Epiphrenic diverticula are pulsion diverticula of the distal oesophagus arising just above the lower esophageal sphincter (LES), more frequently on the right posterolateral wall.
They are less frequent than traction mid oesophageal diverticula, but may have more clinical relevance.
Epiphrenic diverticula may present with symptoms of dysphagia, and regurgitation. When large they can cause distal oesophageal compression.
These are considered to be pulsion type diverticula, thought to arise due to increased intraluminal pressure and hence the strong association with oesophageal dysmotility.
The diverticulum forms as the submucosa and mucosa herniate focally through the muscularis propria. Since the diverticular wall lacks the muscular layer, it is classified as a "false" diverticulum.
They are associated with:
- achalasia and other forms of neuromuscular dysfunction of the oesophagus
- hiatus hernia
- oesophageal stricture
- oesophageal web
Fluoroscopy: barium swallow
Best imaging method is a single contrast oesophagogram, including prone RAO oblique views of the distal oesophagus.

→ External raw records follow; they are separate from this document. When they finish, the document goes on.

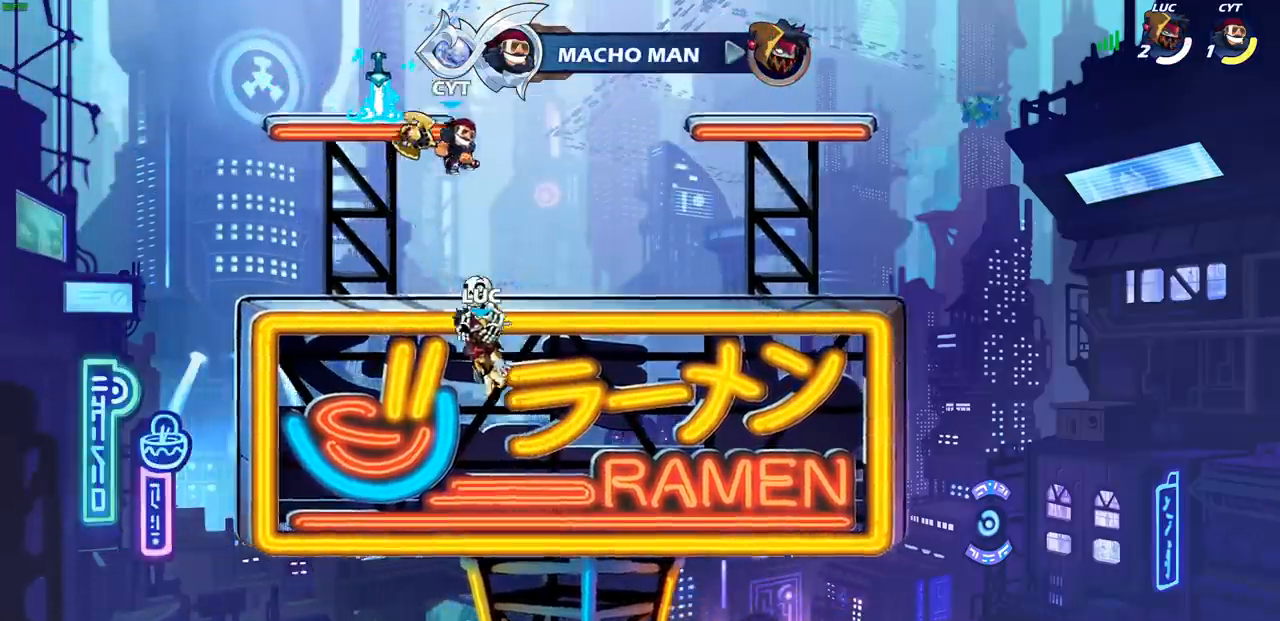
{"buttons": [], "left_stick": "center", "events": []}
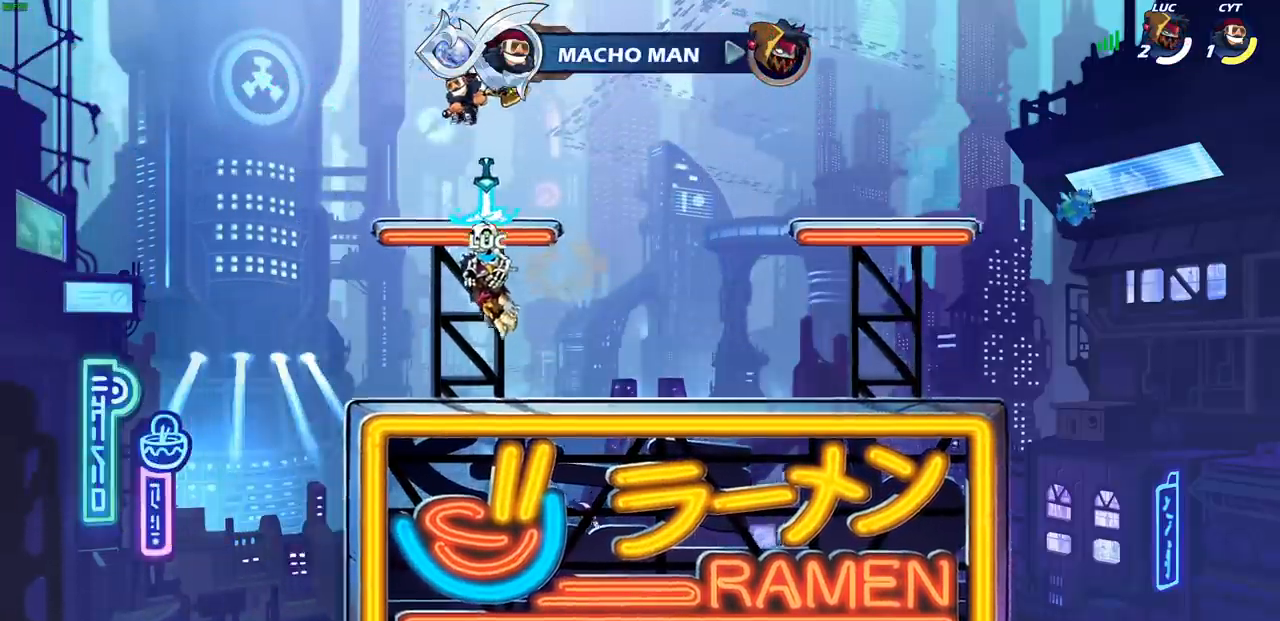
{"buttons": ["SELECT"], "left_stick": "center", "events": [[183, "SELECT", "down"]]}
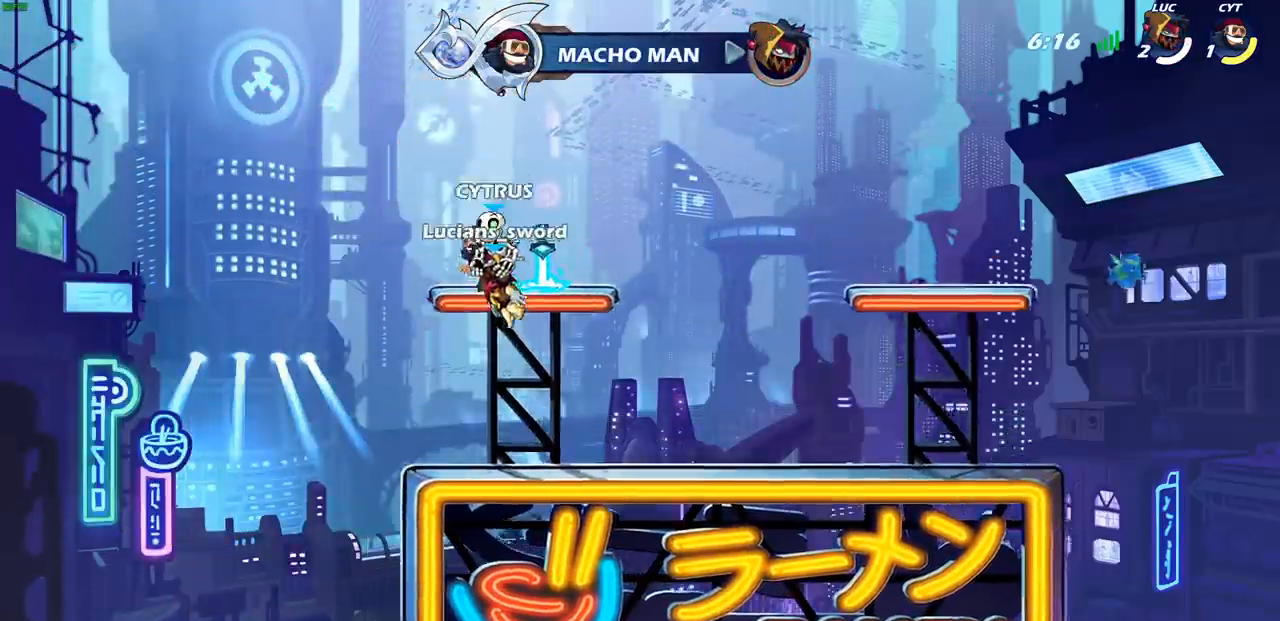
{"buttons": ["SELECT"], "left_stick": "center", "events": []}
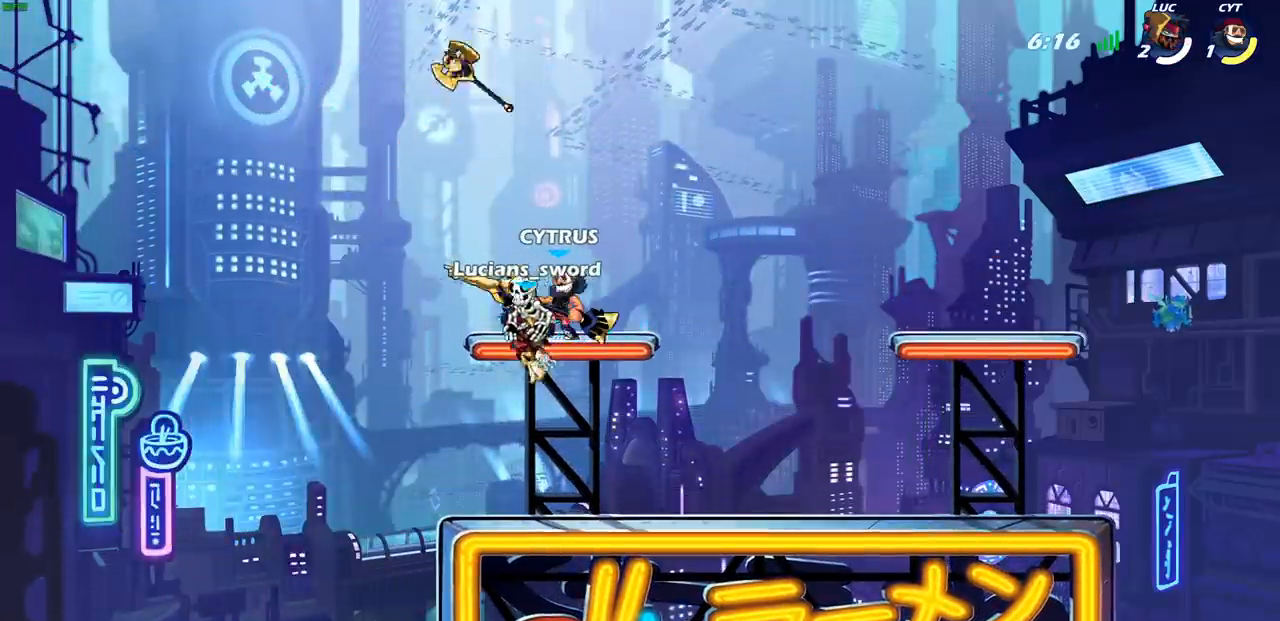
{"buttons": [], "left_stick": "center", "events": [[233, "SELECT", "up"]]}
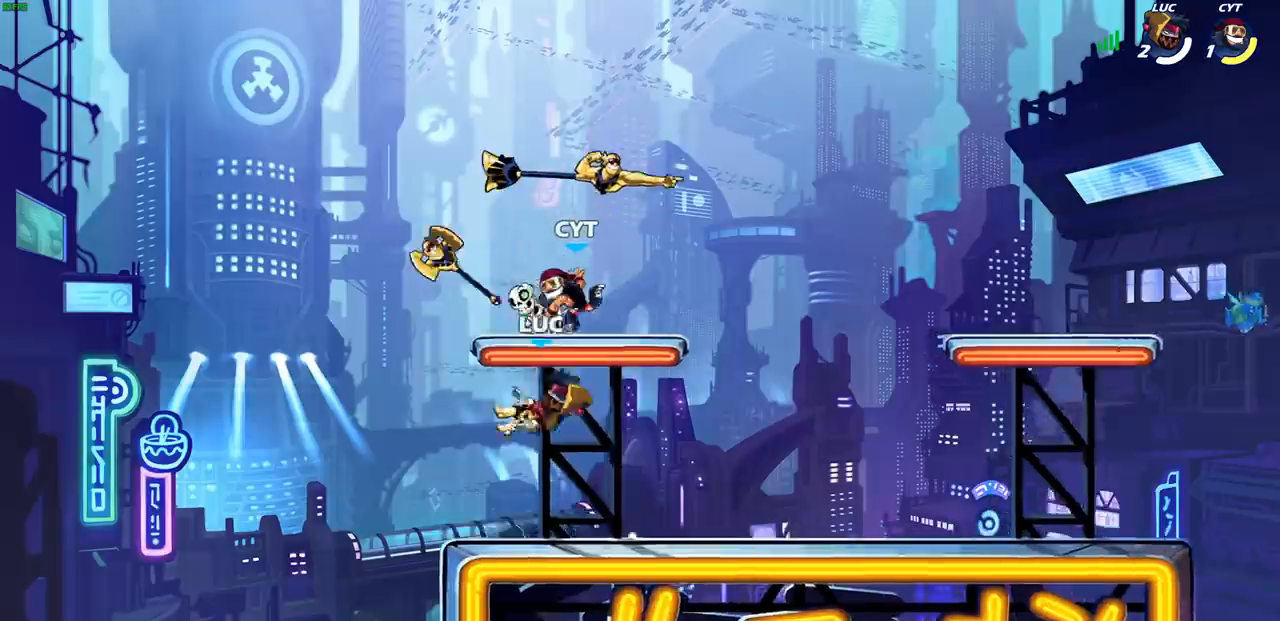
{"buttons": [], "left_stick": "right", "events": [[17, "left_stick", "right"], [133, "R1", "down"], [217, "R2", "down"], [333, "R1", "up"], [400, "R2", "up"]]}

- determine the relationship between the diverticulum and the gastro-oesophageal junction
- look for evidence of oesophageal motility disorders and hiatus hernia.
On chest X-ray, they may appear as a retrocardiac soft tissue mass with or without an air-fluid level, mimicking a hiatus hernia.
Treatment and prognosis
Epiphrenic diverticula can be treated surgically with myomectomy or diverticulectomy.